■ Text excerpt ■
Respiratory acidosis

Excess CO₂ production and/or inadequate excretion

Causes

• Central hypoventilation (e.g., decreased mental status, excess narcotic)

• Chronic obstructive lung disease, acute exacerbation

• Acute lung disease

• VQ mismatch (e.g., pulmonary embolism)

• Increased CO₂ production with fixed ventilation (e.g., fever, shivering, seizures).

Respiratory alkalosis

Reduction in pCO₂ due to increased ventilation relative to production

Causes

• hyperventilation with normal lungs (e.g., anxiety, salicylate intoxication)

• hyperventilation due to hypoxemia (e.g., asthma exacerbation)

• decreased CO₂ production with fixed ventilation (e.g., hypothermia, chemical paralysis on mechanical ventilation)

Once the acid-base disorder has been characterized (metabolic acidosis, metabolic alkalosis, respiratory acidosis, respiratory alkalosis, mixed acid-base disorders) the specific workup will be determined by the type of disorder and the history and physical exam.

Simple disorders will conform to the patterns shown in Table I.

Approach to mixed disorders: The first clue that a mixed disorder is present is that the abnormality does not conform to the patterns shown in Table I.

■ Data shown ■
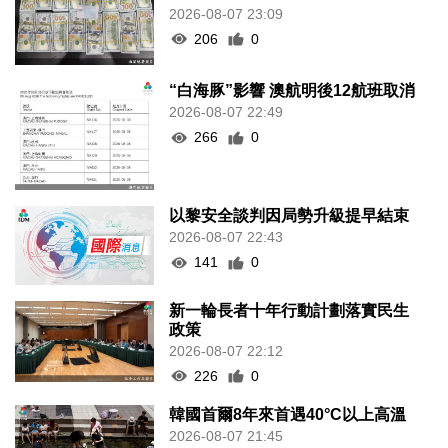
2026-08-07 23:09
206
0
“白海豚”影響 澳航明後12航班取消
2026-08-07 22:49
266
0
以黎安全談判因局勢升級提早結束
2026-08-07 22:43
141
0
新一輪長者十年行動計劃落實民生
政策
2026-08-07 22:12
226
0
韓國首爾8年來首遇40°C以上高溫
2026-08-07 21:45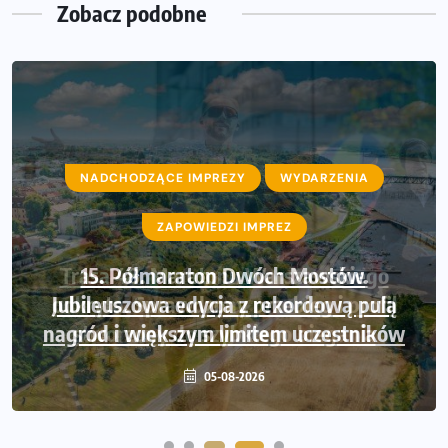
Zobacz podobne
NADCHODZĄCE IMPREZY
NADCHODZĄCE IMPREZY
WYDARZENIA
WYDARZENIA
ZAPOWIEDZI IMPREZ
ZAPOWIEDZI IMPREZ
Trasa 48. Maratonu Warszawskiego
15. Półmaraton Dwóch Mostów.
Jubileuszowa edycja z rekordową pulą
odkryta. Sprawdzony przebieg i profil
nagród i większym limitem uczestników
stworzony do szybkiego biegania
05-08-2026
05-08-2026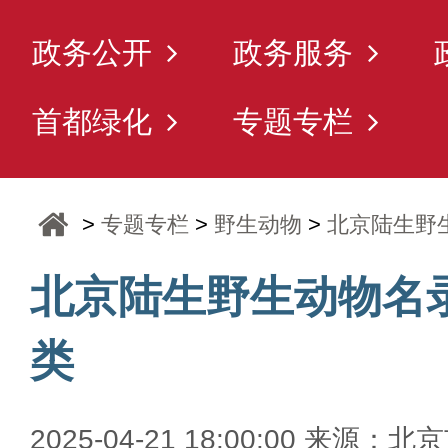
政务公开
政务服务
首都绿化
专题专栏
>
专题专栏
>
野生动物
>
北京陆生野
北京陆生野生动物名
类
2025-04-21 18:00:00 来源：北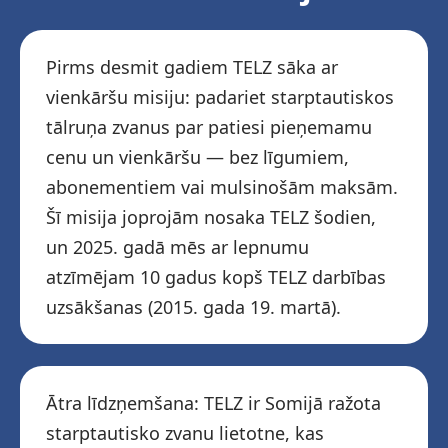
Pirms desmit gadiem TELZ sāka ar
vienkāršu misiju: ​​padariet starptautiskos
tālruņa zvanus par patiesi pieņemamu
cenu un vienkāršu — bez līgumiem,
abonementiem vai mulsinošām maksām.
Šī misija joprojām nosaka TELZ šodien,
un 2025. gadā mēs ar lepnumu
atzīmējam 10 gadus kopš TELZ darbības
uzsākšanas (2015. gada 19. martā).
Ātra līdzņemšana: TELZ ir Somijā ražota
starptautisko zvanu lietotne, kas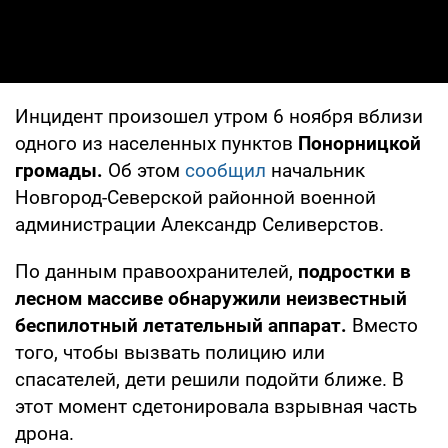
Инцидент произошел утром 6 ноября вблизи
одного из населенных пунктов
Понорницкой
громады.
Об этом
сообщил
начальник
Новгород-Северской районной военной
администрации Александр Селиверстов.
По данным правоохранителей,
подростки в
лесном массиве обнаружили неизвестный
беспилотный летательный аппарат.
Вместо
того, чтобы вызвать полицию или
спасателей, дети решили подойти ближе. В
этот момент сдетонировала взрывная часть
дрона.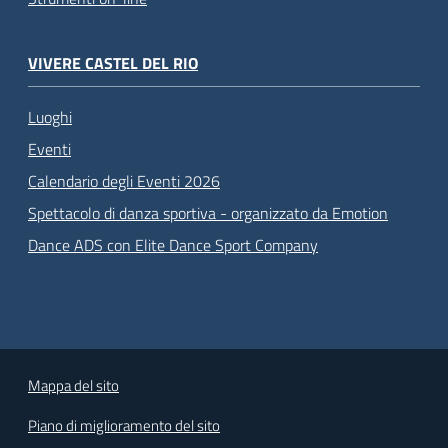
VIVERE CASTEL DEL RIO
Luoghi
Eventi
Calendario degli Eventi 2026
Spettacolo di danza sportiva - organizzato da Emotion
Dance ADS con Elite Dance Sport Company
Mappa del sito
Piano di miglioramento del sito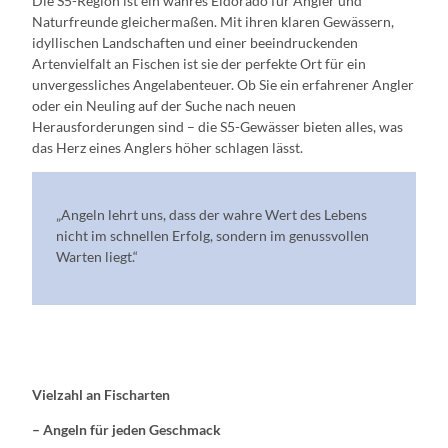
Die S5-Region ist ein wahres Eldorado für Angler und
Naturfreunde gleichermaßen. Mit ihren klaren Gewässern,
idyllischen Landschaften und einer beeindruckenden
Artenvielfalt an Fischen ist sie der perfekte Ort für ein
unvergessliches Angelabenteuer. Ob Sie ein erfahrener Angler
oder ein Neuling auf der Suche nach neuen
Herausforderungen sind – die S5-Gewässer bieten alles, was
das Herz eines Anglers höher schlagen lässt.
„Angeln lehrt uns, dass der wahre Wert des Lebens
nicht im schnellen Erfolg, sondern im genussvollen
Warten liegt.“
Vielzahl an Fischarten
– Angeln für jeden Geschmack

■ Exercises ■
A) Write out the part of the acid-base disorders text that begins at the words "Once the acid-base" and ends after the words "not conform to the patterns shown in Table I.".
B) Carry the acid-base disorders text on from its final sentence.
The listing has no connection to the text on acid-base disorders.

■ Responses for each task ■
A)
Once the acid-base disorder has been characterized (metabolic acidosis, metabolic alkalosis, respiratory acidosis, respiratory alkalosis, mixed acid-base disorders) the specific workup will be determined by the type of disorder and the history and physical exam.

Simple disorders will conform to the patterns shown in Table I.

Approach to mixed disorders: The first clue that a mixed disorder is present is that the abnormality does not conform to the patterns shown in Table I.

B)
For example, a metabolic acidosis with a base excess of -10 should result in a pCO₂ of ~30 mmHg (40 – 10 = 30). Allowing for some variance related to measurement error, if the pCO₂>34 or < 26 a secondary (respiratory) disorder would be present (acidosis or alkalosis respectively). Similarly, in the case of chronic respiratory acidosis with a pCO₂ of 60, the SBE should 0.4 x (60 – 40) = 5 mEq/L. A SBE < 2 or > 8 would indicate a secondary (metabolic) disorder.

Once mixed respiratory and metabolic disorders have been excluded the next step is to examine the SBE and the cAG (or SIG). As discribed above, the SBE will reflect the total (net) acid-base disorder due to changes in (a) measured ions (e.g., Na+, Cl-) and (b) unmeasured ions (ketones, sulfate). Ions like lactate can be measured easily and their concentration included in the analysis. For example, a lactate of 5 mmol/L will result in a SBE of -5 assuming no other abnormalities. If the SBE was < -8 a secondary metabolic acidosis would be present. This condition could be explained by measured (e.g., Cl-) or unmeasured (e.g. ketones) ions.

Conversely, if a patient has evidence of acidosis (increased lactate or anion gap) and an SBE that is not consistent, there may be an underlying alkalosis. For example, a patient with an SBE of -5 and a lactate of 10 mmol/L either has a underlying metabolic alkalosis with a superimposed lactic acidosis or has received large quantities of sodium lactate. The latter will result in hyperlactatemia but the acidosis will be mild because lactic acid was not infused but rather the sodium salt.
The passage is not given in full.